Multiple Regression with Gradient Descent

In [30]:
%%javascript
$.getScript('https://kmahelona.github.io/ipython_notebook_goodies/ipython_notebook_toc.js')

Load packages, data, functions

In [6]:
import graphlab
import numpy as np 
In [5]:
sales = graphlab.SFrame('kc_house_data.gl/')

Now we will write a function that will accept an SFrame, a list of feature names (e.g. ['sqft_living', 'bedrooms']) and an target feature e.g. ('price') and will return two things:

  • A numpy matrix whose columns are the desired features plus a constant column (this is how we create an 'intercept')
  • A numpy array containing the values of the output
In [7]:
# All features in matrix, output in array
def get_numpy_data(data_sframe, features, output):
    data_sframe['constant'] = 1 # add constant variable
    features = ['constant'] + features # create list of features
    features_sframe = data_sframe[features] # create sframe with all features
    feature_matrix = features_sframe.to_numpy() # convert to np matrix
    
    output_sarray = data_sframe[output] # select the output variable
    output_array = output_sarray.to_numpy() # convert to np array
    return(feature_matrix, output_array)

Computing the Derivative

We are now going to move to computing the derivative of the regression cost function.

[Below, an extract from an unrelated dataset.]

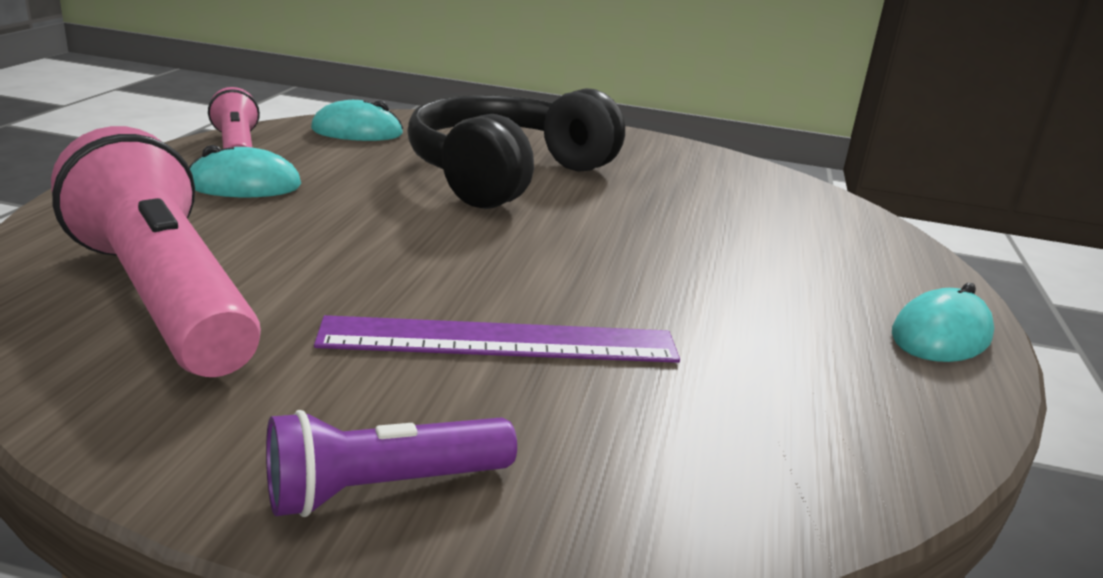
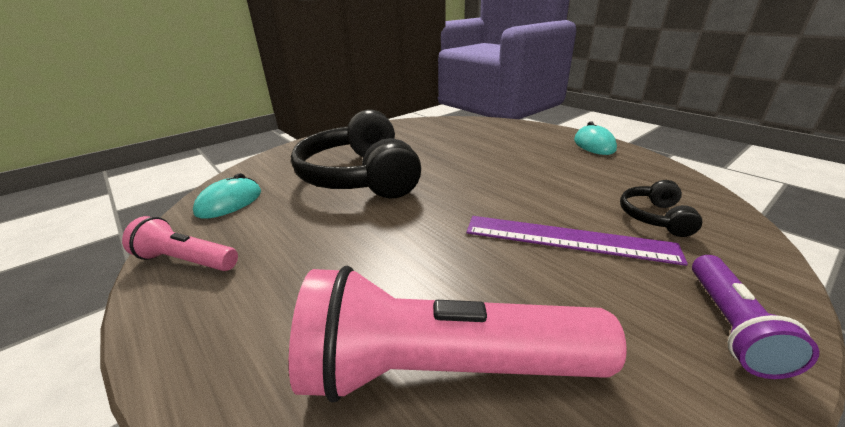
camera: 50 degrees left, 5 degrees up
(244, 185) = (266, 275): turquoise mouse -> none
(500, 341) = (568, 239): purple ruler -> purple ruler turned 75 degrees clockwise
(673, 417) = (654, 217): none -> black headphones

Recall that the cost function is the sum over the data points of the squared difference between an observed output and a predicted output.

Since the derivative of a sum is the sum of the derivatives we can compute the derivative for a single data point and then sum over data points. We can write the squared difference between the observed output and predicted output for a single point as follows:

(w[0]*[CONSTANT] + w[1]*[feature_1] + ... + w[i] *[feature_i] + ... + w[k]*[feature_k] - output)^2

Where we have k features and a constant. So the derivative with respect to weight w[i] by the chain rule is:

2*(w[0]*[CONSTANT] + w[1]*[feature_1] + ... + w[i] *[feature_i] + ... + w[k]*[feature_k] - output)* [feature_i]

The term inside the paranethesis is just the error (difference between prediction and output). So we can re-write this as:

2*error*[feature_i]

That is, the derivative for the weight for feature i is the sum (over data points) of 2 times the product of the error and the feature itself. In the case of the constant then this is just twice the sum of the errors!

Recall that twice the sum of the product of two vectors is just twice the dot product of the two vectors. Therefore the derivative for the weight for feature_i is just two times the dot product between the values of feature_i and the current errors.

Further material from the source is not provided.